When we were camping at Whitewater, I asked Novio sometime on the 3rd day if he was homesick. No reason. I just asked a random question. After he had me explain the meaning of the word "homesick," he replied, "No. Are you?"
I said, "No. My home is right here with my family. If we're together, I'm home."
I've been reflecting more on what I said then as we're packing up to move to a new apartment. We'll be advertising our place for rent and moving down the street to a 3-bedroom, downstairs from Mango's parents. We'll have more bedrooms, more living space, and a FIREPLACE. Who could resist? And yet, I walk around touching the doorframes in my house, remembering how Mane was born here and the day that Vespera finally started hanging posters on the wall.
We decided together that we would move. We sat around a rustic wooden table at the Coffee Gallery and weighed the pros and cons. The decision was unanimous.
I wasn't sad then, and I'm not sad now. I *am* hit with these waves of nostalgia, though, that knock the wind from my sails now and then. The memories will come with me, though, and the future is in who we are, not where we live. I believe that the ways we care for each other create our home. "Home" for me is the place where we feel at rest and nourished, the place where we are safe and protected, the place from which we can care for others, share hospitably, and love abundantly. I think we create the space called "home" for each other. It's an emotional space.

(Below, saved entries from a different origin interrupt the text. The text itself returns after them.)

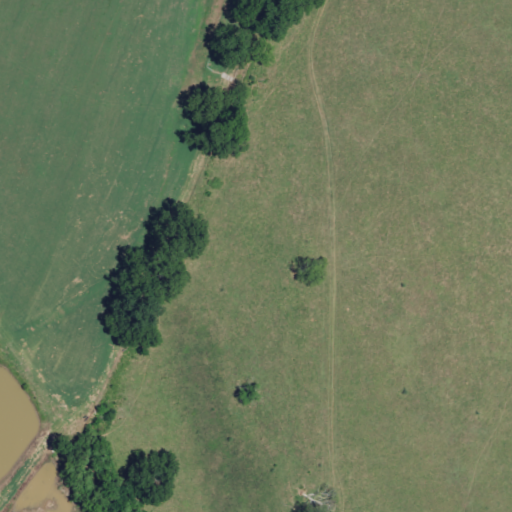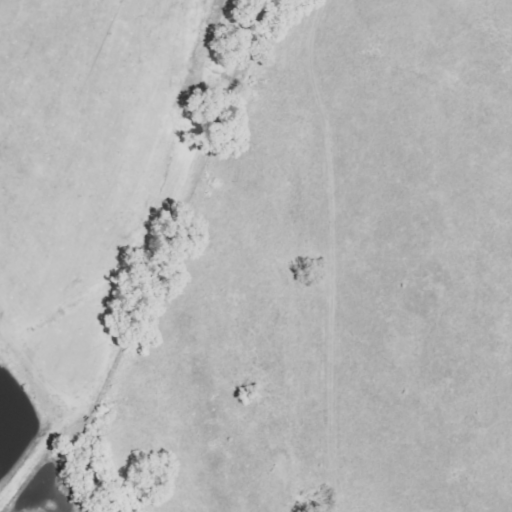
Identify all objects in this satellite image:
road: (150, 260)
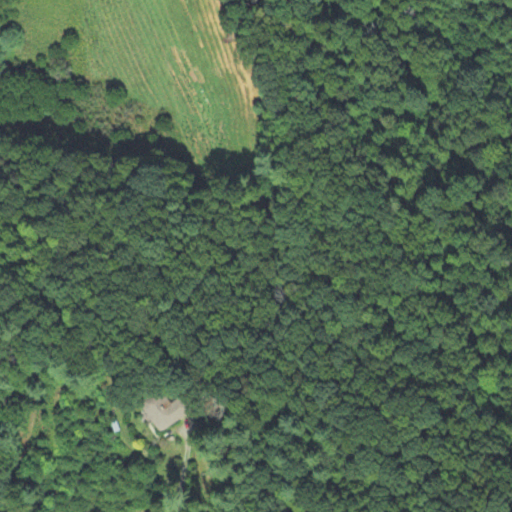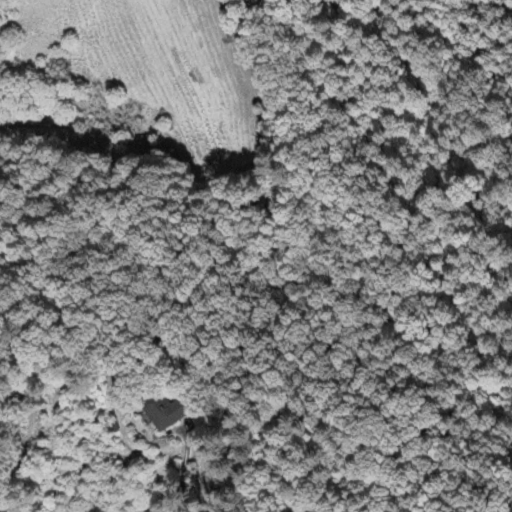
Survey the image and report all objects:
building: (166, 412)
road: (178, 488)
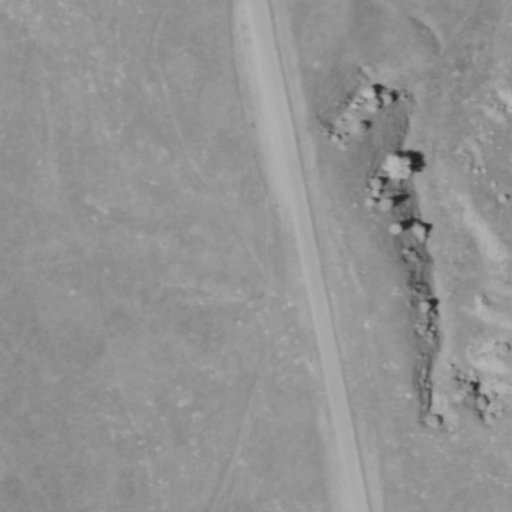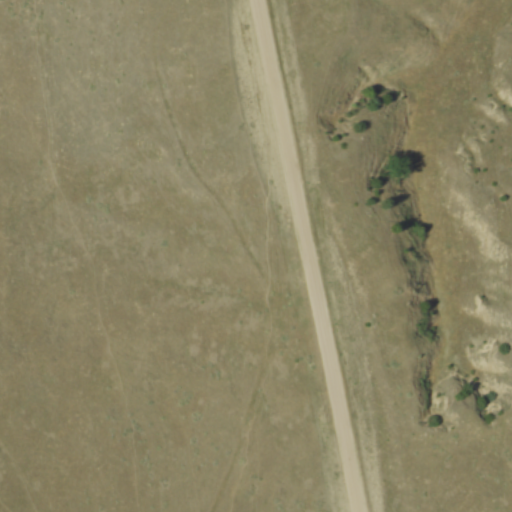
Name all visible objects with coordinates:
road: (314, 255)
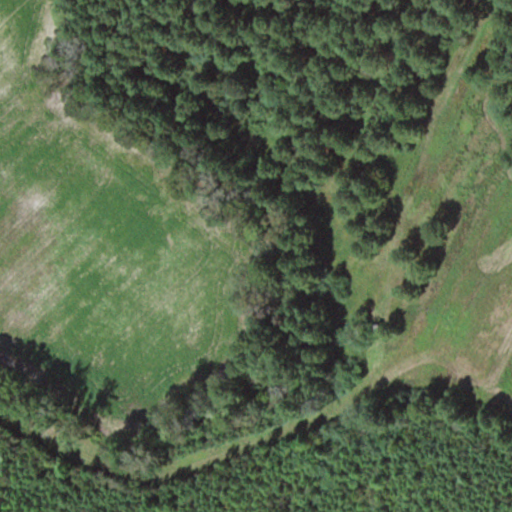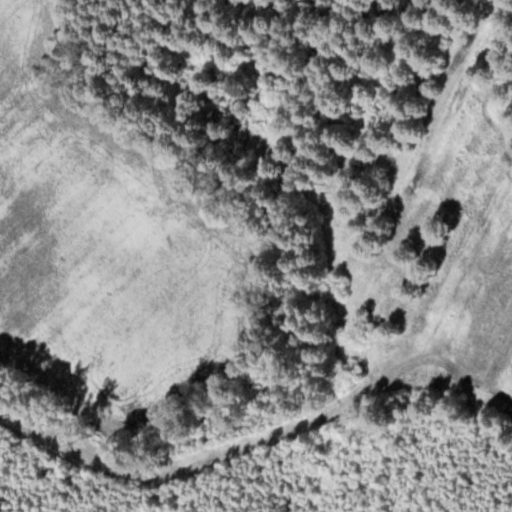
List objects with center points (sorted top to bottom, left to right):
road: (31, 426)
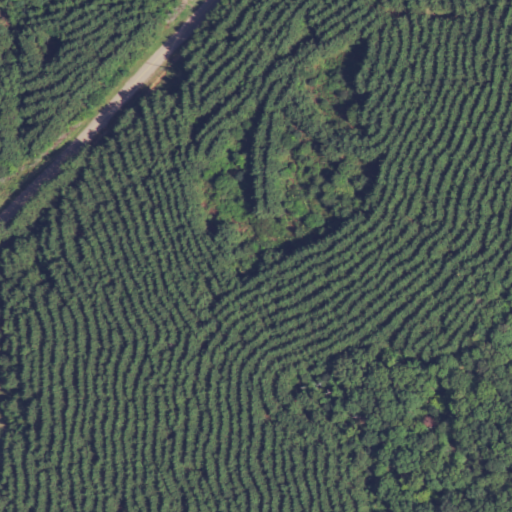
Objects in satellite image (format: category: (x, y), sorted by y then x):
road: (144, 149)
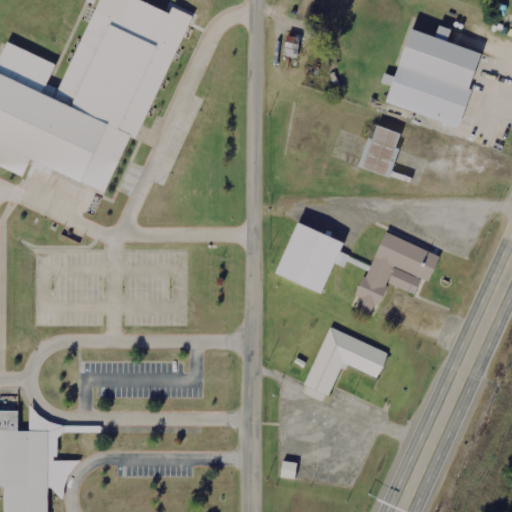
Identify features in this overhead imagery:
building: (306, 10)
building: (443, 33)
road: (509, 64)
building: (432, 78)
building: (82, 93)
building: (88, 93)
road: (176, 108)
building: (381, 151)
road: (121, 233)
road: (253, 256)
building: (302, 257)
building: (310, 257)
building: (390, 270)
building: (395, 270)
building: (340, 357)
building: (344, 360)
road: (16, 376)
road: (32, 377)
road: (454, 383)
building: (315, 394)
road: (141, 455)
building: (31, 463)
building: (20, 466)
building: (289, 470)
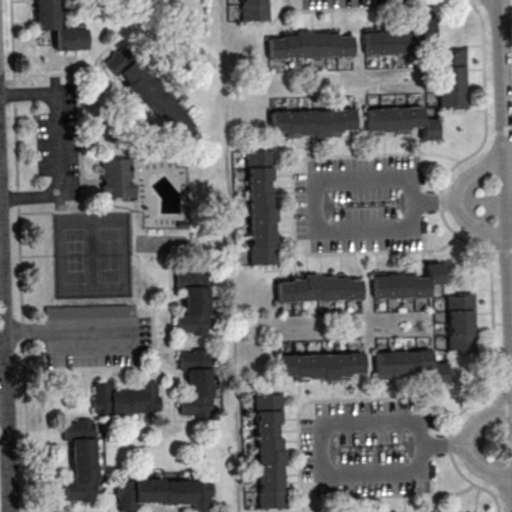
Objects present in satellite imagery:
road: (286, 1)
building: (250, 8)
building: (253, 9)
building: (58, 26)
building: (396, 38)
building: (397, 41)
building: (309, 44)
building: (306, 45)
building: (452, 78)
building: (450, 79)
road: (484, 82)
building: (148, 90)
building: (400, 120)
building: (311, 121)
building: (310, 122)
building: (398, 122)
road: (58, 146)
road: (309, 157)
building: (116, 177)
road: (311, 184)
road: (504, 189)
road: (456, 199)
building: (259, 207)
building: (261, 207)
road: (509, 221)
road: (19, 255)
park: (75, 256)
park: (110, 257)
road: (2, 272)
building: (406, 282)
building: (404, 284)
building: (318, 287)
building: (315, 290)
building: (192, 301)
building: (86, 310)
road: (491, 316)
building: (459, 321)
building: (458, 322)
road: (70, 330)
road: (3, 343)
building: (319, 365)
building: (407, 365)
building: (407, 366)
building: (318, 367)
building: (195, 381)
building: (124, 398)
road: (317, 400)
road: (479, 414)
road: (318, 427)
road: (6, 428)
building: (269, 450)
building: (268, 451)
building: (80, 459)
road: (482, 467)
road: (488, 492)
building: (163, 493)
road: (511, 493)
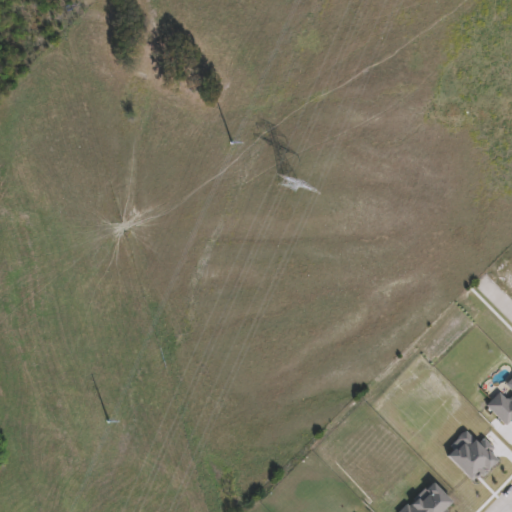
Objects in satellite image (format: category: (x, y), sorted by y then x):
power tower: (231, 150)
power tower: (287, 185)
road: (499, 294)
power tower: (112, 419)
road: (505, 505)
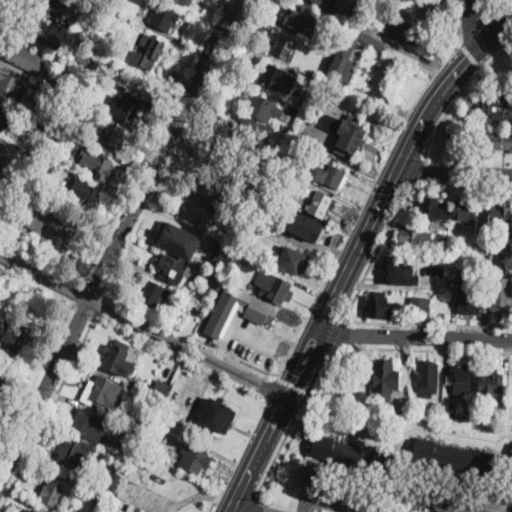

I *do* think that actual physical space can complement that emotional space, but I don't think it can create it. You can fill your house with all kinds of beautiful objects and still not have a home. I always used to say that I was so glad for our small house because wherever I was in the house I could always hear Mane when she was a baby. After Vespera joined us, I was glad for a small house because it kept us physically close while we nurtured the emotional closeness. Our new place will be a little bigger, but it's still all on one level with no hallways. We'll still be able to call to each other and hear people from basically everywhere in the house. We wanted to finish the attic in our house, but I'm glad we're not doing that. I don't like the idea of anyone being so far removed from the family. I'm glad we're moving, glad we've found somewhere that suits us, but mostly glad we're all together.